### ESERCIZI
- a) Quali nomi incisi sui reperti compaiono nel brano sul tesoretto di Teodorico?
- b) Come potrebbe proseguire il brano sul tesoretto di Teodorico? Continualo dal punto in cui si ferma.

==== TESTO SCELTO ====

Il periodo longobardo di Ravenna è considerato ancora oggi oscuro dagli storici, niente di simile al tesoretto era mai stato recuperato negli scavi. E niente di simile era mai stato collegato al sovrano goto. Sul significato delle incisioni e sulla funzione stessa delle posate la comunità scientifica si è interrogata a lungo. La certezza che uno fosse il monogramma reale è giunta dopo studi capillari, di cui ora si tirano le somme anche in vista dell’esposizione del servizio da mensa nelle sale di Classis, il nuovo museo che le istituzioni ravennati dedicano al territorio. I reperti avranno un posto d’onore: è qui che il pubblico li potrà vedere dopo che la loro storia è stata decifrata. Ed è qui che per la prima volta il cucchiaio del re sarà presentato come tale. Le posate misurano fra i 23 e i 25 centimetri, pesano in totale poco più di mezzo chilo. Erano legate in un mazzo, anche se hanno datazioni e stili diversi. All’inizio si era pensato a un corredo religioso, battesimale. Poi, però, l’idea ha perso quota: le chiese con battistero sono troppo lontane dal luogo del ritrovamento. Parallelamente si è cominciato a pensare che questi fossero davvero cucchiai: sette è un numero ricorrente nell’uso conviviale romano. 
Enrico Cirelli, tra i responsabili degli scavi nell’area del vecchio porto e consulente per l’epoca tardo-antica di Classis, definisce «sorprendente» la testimonianza offerta dal tesoretto, «uno squarcio sulla vita nell’VIII secolo, finora raccontata da pochissimi ritrovamenti, e su Teodorico stesso». Posate, dunque: «Immaginiamo fossero forgiate per il pulmentus, una sorta di purè di farina, fave e latte».
Le stoviglie provengono da servizi distinti, forse ricordo dei vari rami di una famiglia: mostrano un gallo, foglie, lettere. Il piattello, del VII secolo, è decorato con fiori d’acanto e una scritta, Ioannhoy, variante di Giovanni in lettere greche. Una posata con croce e colomba è dedicata a «Rvta», appellativo maschile di origine germanica. Infine, il monogramma più prezioso: una croce e sei lettere, Teodrc. Già durante il restauro qualcuno salta sulla sedia, intuendo affinità con i simboli dei capitelli di Piazza del Popolo a Ravenna. Era lo stemma del re? «Servivano comparazioni approfondite – spiega Isabella Baldini, docente di Archeologia cristiana e medievale all’Università di Bologna, autrice di uno studio di dettaglio sul tesoretto —: la prova finale è arrivata da una moneta. Il monogramma di Teodorico era identico a quello del cucchiaio». Il marchio del signore d’Italia, un nome germanico e uno greco: anche l’insieme rende unico il reperto, «perché – aggiunge Baldini – testimonia la varietà composita della società ravennate e classicana». Una società di cui si sapeva poco e che si rivela raffinata. «Siamo lontani – riflette Cirelli – dall’idea di barbari attenti solo alla guerra, di Medioevo in cui anche i ricchi non badavano a grazia o decoro».

==== DATI DI PARTENZA ====

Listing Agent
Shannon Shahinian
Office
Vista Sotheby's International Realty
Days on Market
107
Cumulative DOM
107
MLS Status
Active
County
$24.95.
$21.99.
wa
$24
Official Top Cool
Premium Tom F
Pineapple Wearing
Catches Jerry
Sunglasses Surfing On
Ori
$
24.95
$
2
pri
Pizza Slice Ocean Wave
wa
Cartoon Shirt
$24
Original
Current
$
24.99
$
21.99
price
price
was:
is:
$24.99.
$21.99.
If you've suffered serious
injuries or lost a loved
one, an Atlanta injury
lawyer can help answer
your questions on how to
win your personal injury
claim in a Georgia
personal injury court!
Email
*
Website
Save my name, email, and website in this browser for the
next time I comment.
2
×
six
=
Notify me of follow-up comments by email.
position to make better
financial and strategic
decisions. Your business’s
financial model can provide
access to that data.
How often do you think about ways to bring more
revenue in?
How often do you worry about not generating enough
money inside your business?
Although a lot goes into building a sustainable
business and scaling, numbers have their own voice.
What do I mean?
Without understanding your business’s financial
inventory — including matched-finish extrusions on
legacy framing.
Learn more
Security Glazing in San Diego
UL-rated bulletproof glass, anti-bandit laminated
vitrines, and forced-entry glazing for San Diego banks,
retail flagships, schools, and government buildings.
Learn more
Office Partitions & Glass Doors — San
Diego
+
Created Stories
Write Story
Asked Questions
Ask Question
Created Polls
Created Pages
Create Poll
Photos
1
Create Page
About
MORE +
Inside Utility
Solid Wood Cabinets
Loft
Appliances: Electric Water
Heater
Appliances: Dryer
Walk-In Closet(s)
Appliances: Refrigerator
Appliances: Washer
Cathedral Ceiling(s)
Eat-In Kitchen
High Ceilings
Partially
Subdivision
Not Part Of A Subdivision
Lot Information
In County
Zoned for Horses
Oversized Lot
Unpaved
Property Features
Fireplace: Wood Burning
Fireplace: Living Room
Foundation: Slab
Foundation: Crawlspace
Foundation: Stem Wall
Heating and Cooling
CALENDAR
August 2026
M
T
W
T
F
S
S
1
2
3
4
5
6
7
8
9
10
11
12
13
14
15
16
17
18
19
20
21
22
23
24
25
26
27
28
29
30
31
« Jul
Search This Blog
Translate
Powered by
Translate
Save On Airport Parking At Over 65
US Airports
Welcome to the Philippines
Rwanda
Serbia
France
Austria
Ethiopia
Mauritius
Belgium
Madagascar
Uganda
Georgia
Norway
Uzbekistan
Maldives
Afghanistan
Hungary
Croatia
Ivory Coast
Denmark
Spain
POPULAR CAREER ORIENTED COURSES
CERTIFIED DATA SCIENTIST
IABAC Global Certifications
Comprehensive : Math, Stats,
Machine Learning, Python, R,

====

### RISPOSTE
- a) Ioannhoy, Rvta, Teodrc

- b)
Il sovrano goto ha dunque voluto siglare le sue stoviglie preziose, come usavano i bizantini. Del resto, è a Costantinopoli che vive anni cruciali: figlio di Teodemiro, re degli ostrogoti, da bambino viene inviato come ostaggio alla corte dell’imperatore romano d’Oriente Leone I per garantire la pace tra i popoli. Nella Città d’oro Teodorico studia il latino e il greco, la politica e la guerra, sogna di diventare imperatore a sua volta. Diventato condottiero, si allea con i romani. Nel 493 assedia Ravenna, dove Odoacre si è asserragliato, e la conquista: governa l’Italia per 33 anni, proteggendo a lungo – lui, un ariano – la chiesa cattolica. La fine del suo regno è solcata da ritorsioni religiose, ma passa alla storia come monarca illuminato. Dominus d’Italia, Teodorico chiede ad Anastasio un titolo imperiale e riceve un rifiuto. «Non realizzerà mai il suo desiderio – prosegue l’archeologo – ma come un imperatore metterà la firma su molti edifici: l’acquedotto, il suo mausoleo. Ora sappiamo che Teodorico si rappresentava imperatore anche nella vita quotidiana. Chi nasconde il cucchiaio è conscio del suo valore, anche simbolico». 
Gli scavi cristallizzano il contesto in cui viveva il misterioso personaggio che ha conservato l’argenteria del re. Un contesto scomparso, seppellito da metri di terra. «Quando il tesoretto è stato nascosto, intorno al 720, nel quartiere c’erano case a due piani in legno – spiega Cirelli —, si affacciavano sul canale, erano circondate da tombe di parenti». Una zona multietnica, con residenti soprattutto orientali: palestinesi, ebrei, siriani e greci. «Ma c’erano anche germani e romani, di varie generazioni, ed erano già attivi i mercanti veneti. Il proprietario del tesoretto era aristocratico: muore nell’assedio o, comunque, non torna tra le rovine della città, provata anche da un sisma. Forse era un collezionista o forse era davvero un discendente di Teodorico, un goto rimasto a Ravenna anche dopo i travagli della capitale che da reggia imperiale era diventata sede dell’esarco bizantino in pochi decenni. La sua era una famiglia mista, figlia di quei tempi». Tempi che oggi, anche grazie a sette cucchiai, possiamo conoscere meglio.